Load balancing and desaster failover are completely different issues.

If your corporate system is quite big, I'd probably advise BGP-based
failover (take care of properly resetting tcp sessions, etc) to a full
mirror datacenter - that's eg. what one of my customers (a major German
ISP and mass-hoster) does. For geographical load balancing you could use
multisite announcements (like eg. akamai does), but that needs proper
support by the whole systems architecture (multimaster synchronization
over hi latency links, etc).

> So before we will purchase a commercial solution (F5, Netscaler, foo, ....)
> I would like to ask how you would build up such a configuration based upon
> open source?

It's not a matter of invidual products, but the systems architecture.
We'll need to know *much* more about it before we could give any advise.

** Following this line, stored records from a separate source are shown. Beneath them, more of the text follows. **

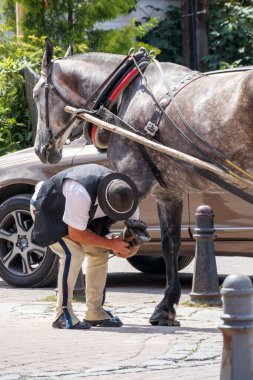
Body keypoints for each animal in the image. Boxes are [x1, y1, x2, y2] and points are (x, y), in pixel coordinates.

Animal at [32, 38, 253, 326]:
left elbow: (99, 226)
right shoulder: (168, 193)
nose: (40, 149)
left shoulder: (128, 184)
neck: (124, 95)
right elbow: (170, 246)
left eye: (36, 95)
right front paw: (166, 306)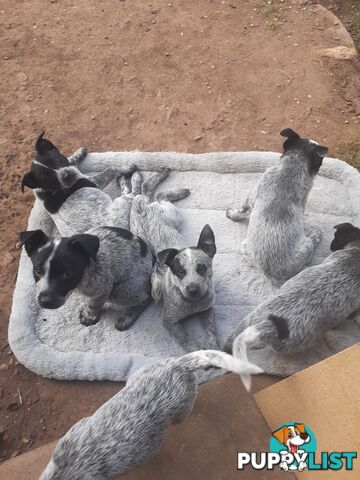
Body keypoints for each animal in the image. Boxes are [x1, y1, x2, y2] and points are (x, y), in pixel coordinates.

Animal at [131, 169, 218, 352]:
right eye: (179, 271)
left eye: (202, 268)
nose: (193, 290)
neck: (192, 304)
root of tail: (143, 206)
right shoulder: (170, 321)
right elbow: (187, 342)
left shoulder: (208, 309)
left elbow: (211, 331)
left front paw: (214, 348)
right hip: (173, 215)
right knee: (154, 192)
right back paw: (175, 186)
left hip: (173, 216)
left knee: (154, 193)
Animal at [228, 127, 330, 284]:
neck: (292, 167)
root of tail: (273, 277)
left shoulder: (253, 196)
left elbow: (241, 209)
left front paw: (232, 214)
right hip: (305, 245)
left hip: (246, 246)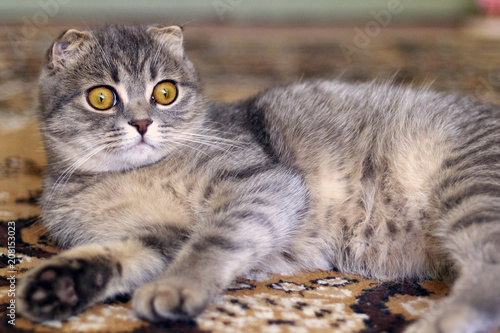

> I guess it will be a combination of Bind (availability for views to connect
> the source IP to different DNS resolutions), Linux-HA and maybe a self
> written script(?) based logic to manipulate the components.

Might be good tools for that. But can't tell without more information.

> Anyone who have already implemented a similar solution? Any advice for
> know programs?

Yes, indeed. For example, mirroring cluster node's storage space via
DRBD (beware: synchronous write performance over the ocean is *really*
bad. the commercial proxy, essentially a buffered pipeline, helps a bit,
but still suboptimal) - we already have some concepts for a transaction-
based replicated blockstore (which also includes cheap snapshots, etc),
but not yet the resources to actually implement it.